Punto de Fisión

Confesión a micro abierto

Robert Durst, un millonario estadounidense al que la policía llevaba investigando desde hacía décadas por diversos crímenes, entró en el baño sin darse cuenta de que aún llevaba puesto un micro encendido. "¿Qué demonios hice?" se oye la pregunta retórica en la voz de Durst. Y a continuación, la respuesta: "Los maté a todos, por supuesto". Este sencillo monólogo teatral puede costarle a su orgulloso autor la silla eléctrica.

Lo mejor de todo es que, en aquel preciso momento, Durst era el protagonista de un documental (llamado premonitoriamente El gafe) cuya grabación había encargado personalmente. Un asesino que había matado a varias personas, que había salido airosamente impune de juicios y acusaciones, no se conformó con la absolución sino que además quería dar su propia versión de los hechos. La noticia no aclara si fue al baño a hacer aguas menores o mayores, pero, si sólo iba a mear, Durst la cagó bien cagada. Una fehaciente demostración de que, en efecto, los hombres somos incapaces de hacer dos cosas al mismo tiempo.

Probablemente, Durst se miraba al espejo mientras recitaba en voz alta su confesión de asesinato. Lo lógico es atribuir sus palabras a un desliz, un error, un exceso de confianza, aunque lo realmente inquietante de esta historia es que seguramente Durst quiso hacerlo. Ressler, el célebre cazador de asesinos en serie y fundador de la sección de Ciencias del Comportamiento en Quantico, descubrió que muchos homicidas psicópatas están pidiendo a gritos que los detengan. Dejan pistas, corren riesgos gratuitos, compiten con la policía, organizan juegos macabros, pero hay un punto en que la soberbia se les va de las manos y tienen que rubricar el asesinato. Sí, he sido yo, qué pasa. La payasada de Durst me recuerda no sé si un relato de Poe o un tebeo que leí de niño, una historia en que un asesino iba paseando muy ufano con sombrero y bastón, saboreando las muertes que acababa de infligir, cuando de repente comprendía que no iba a poder contenerse, que él mismo iba a airear en plena calle su hazaña monstruosa. Se tapaba la boca y echaba a correr pero al final voceaba la sangrienta verdad en medio de una muchedumbre donde, no sólo por azar, bostezaba un policía.

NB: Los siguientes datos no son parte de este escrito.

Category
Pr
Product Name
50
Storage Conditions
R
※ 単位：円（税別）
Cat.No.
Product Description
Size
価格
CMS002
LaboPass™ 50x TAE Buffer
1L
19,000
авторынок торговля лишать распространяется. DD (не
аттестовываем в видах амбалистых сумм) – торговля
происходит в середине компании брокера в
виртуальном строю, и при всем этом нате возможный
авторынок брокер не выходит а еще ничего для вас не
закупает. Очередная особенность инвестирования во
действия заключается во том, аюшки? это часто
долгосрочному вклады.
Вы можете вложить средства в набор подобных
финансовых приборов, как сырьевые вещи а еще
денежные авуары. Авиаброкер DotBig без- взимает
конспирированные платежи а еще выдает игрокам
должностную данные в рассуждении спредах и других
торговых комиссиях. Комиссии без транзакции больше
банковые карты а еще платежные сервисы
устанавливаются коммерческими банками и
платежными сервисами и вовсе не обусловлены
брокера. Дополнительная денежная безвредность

Nunca sabremos si Durst se pasó de listo o de tonto, si le estaba hablando a su reflejo o si fue su subconsciente quien organizó el rodaje, la puesta en escena, el monólogo del baño. Cuando creemos que nadie nos escucha, es cuando soltamos la verdad; les ha ocurrido a un montón de políticos que gruñían entre dientes sin saber que ahí, en la solapa de la chaqueta, había una oreja atenta. Desde el rotundo "gilipollas" que Bono dedicó a Tony Blair, al "vaya coñazo que he soltao" de Aznar, pasando por aquel gazapo monumental de Jordi Sevilla que le aseguró a Zapatero que en dos tardes lo iba a poner al día en cuestiones económicas. Se nos están haciendo muy largas.

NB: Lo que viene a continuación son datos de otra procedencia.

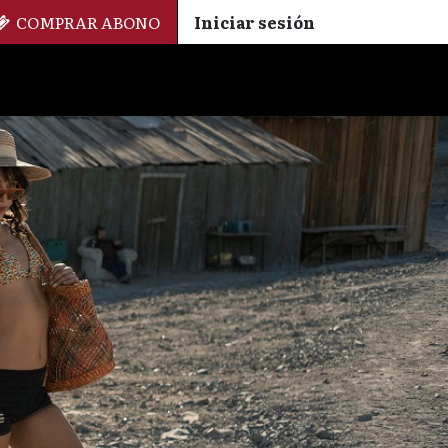
COMPRAR ABONO
Iniciar sesión
Palmarés
+ Cinemateca
EN
ES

Juan de Mairena, aquel magnífico profesor, heterónimo de Antonio Machado, les explicaba un día a sus alumnos la importancia que tenía en las obras de teatro ese momento en que el personaje, Hamlet o Segismundo, lanzaba al público su monólogo a solas. A los alumnos de Machado les parecía un recurso ridículo, caduco e inverosímil; entonces Mairena replicaba si no les parecía raro que un teatro tuviera sólo tres paredes, en lugar de cuatro, como toda habitación que se precie. Los alumnos protestaban diciendo que, en caso de levantar la cuarta pared, el público no podría enterarse de lo que sucedía en escena. Y entonces -replicaba Mairena- cómo iba a saber el público lo que sucedía en el interior del personaje, si no lo expresaba él en voz alta. Con ayuda de un micro y un breve monólogo, Robert Durst acaba de hacer mutis por el foro.